Avec un ton irrévérencieux et offensif, l’auteur déconstruit les préjugés, les idées toutes faites sur la culture de l’est. D’ailleurs, qu’est-ce qui, chez cet homme, intéresse les habitants de l’ouest ? Son parcours d’expatrié de l’est, « émigré » à l’ouest. Ceci il n’en veut pas, il ne désire à aucun prix devenir une mascotte. D’ailleurs, s’appuyant sur le cas d’un touriste des Balkans en direction de l’ouest, il affiche les difficultés, les obstacles : « Si un artiste de mon pays veut visiter la Grande-Bretagne, il doit d’abord trouver quelqu’un qui lui fera parvenir une invitation officielle, puis il doit envoyer à l’ambassade un exemplaire récent de sa feuille de paye, une copie de son contrat de travail, le solde de son compte bancaire, remplir un formulaire de demande de visa, prendre rendez-vous, se rendre au consulat à l’heure précise, pas une minute avant ou après, passer devant un détecteur de métal, laisser les empreintes de ses dix doigts, une photographie biométrique des yeux, attendre d’être appelé par le haut-parleur, déposer les documents, repartir chez lui, attendre pendant une semaine, et prier ». En effet, la Macédoine ne fait toujours pas partie de l’Union Européenne.
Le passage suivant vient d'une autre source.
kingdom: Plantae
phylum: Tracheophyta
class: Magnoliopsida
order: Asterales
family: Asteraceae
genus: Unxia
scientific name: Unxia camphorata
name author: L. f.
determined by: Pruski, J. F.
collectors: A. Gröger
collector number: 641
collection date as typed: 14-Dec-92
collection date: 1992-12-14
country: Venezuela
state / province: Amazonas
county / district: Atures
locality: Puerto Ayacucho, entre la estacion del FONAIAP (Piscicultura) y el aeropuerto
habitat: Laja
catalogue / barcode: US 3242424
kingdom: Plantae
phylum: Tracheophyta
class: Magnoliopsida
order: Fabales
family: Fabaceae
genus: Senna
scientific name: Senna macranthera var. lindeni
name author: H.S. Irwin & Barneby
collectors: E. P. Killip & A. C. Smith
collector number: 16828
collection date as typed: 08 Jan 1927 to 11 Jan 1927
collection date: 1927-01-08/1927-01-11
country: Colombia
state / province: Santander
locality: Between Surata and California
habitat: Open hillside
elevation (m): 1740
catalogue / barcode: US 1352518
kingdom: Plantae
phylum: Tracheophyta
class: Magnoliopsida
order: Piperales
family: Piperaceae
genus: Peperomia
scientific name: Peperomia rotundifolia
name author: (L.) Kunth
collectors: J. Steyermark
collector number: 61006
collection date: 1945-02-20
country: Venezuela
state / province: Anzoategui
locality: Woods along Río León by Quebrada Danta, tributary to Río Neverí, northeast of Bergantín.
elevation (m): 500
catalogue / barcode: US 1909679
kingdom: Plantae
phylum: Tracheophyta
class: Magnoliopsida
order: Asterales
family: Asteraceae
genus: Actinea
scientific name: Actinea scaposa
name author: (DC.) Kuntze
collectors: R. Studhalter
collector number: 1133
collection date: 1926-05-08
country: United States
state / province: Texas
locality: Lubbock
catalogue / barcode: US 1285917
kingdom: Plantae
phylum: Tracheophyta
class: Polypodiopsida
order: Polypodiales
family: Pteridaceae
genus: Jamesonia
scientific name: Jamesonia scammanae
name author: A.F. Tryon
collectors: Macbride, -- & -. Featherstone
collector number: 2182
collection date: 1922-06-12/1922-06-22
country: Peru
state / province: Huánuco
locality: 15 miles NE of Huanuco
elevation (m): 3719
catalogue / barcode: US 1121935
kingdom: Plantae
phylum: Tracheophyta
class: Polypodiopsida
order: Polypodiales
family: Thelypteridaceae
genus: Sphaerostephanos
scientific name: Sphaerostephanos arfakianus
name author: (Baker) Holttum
STEFANOVSKI dénonce la bureaucratie kafkaïenne, en donne des exemples. Il ne peut s’empêcher, à notre plus grand bonheur, d’intégrer des scènes théâtrales à ses textes ou ses discours, prenant toujours son public à contre-pied, encore une fois, dans sa logique de ne pas interpréter ce que l’on attend de vous, selon vos origines ethniques ou vos convictions. En spécialiste de SHAKESPEARE, il s’appuie sur lui pour étayer certaines de ses thèses.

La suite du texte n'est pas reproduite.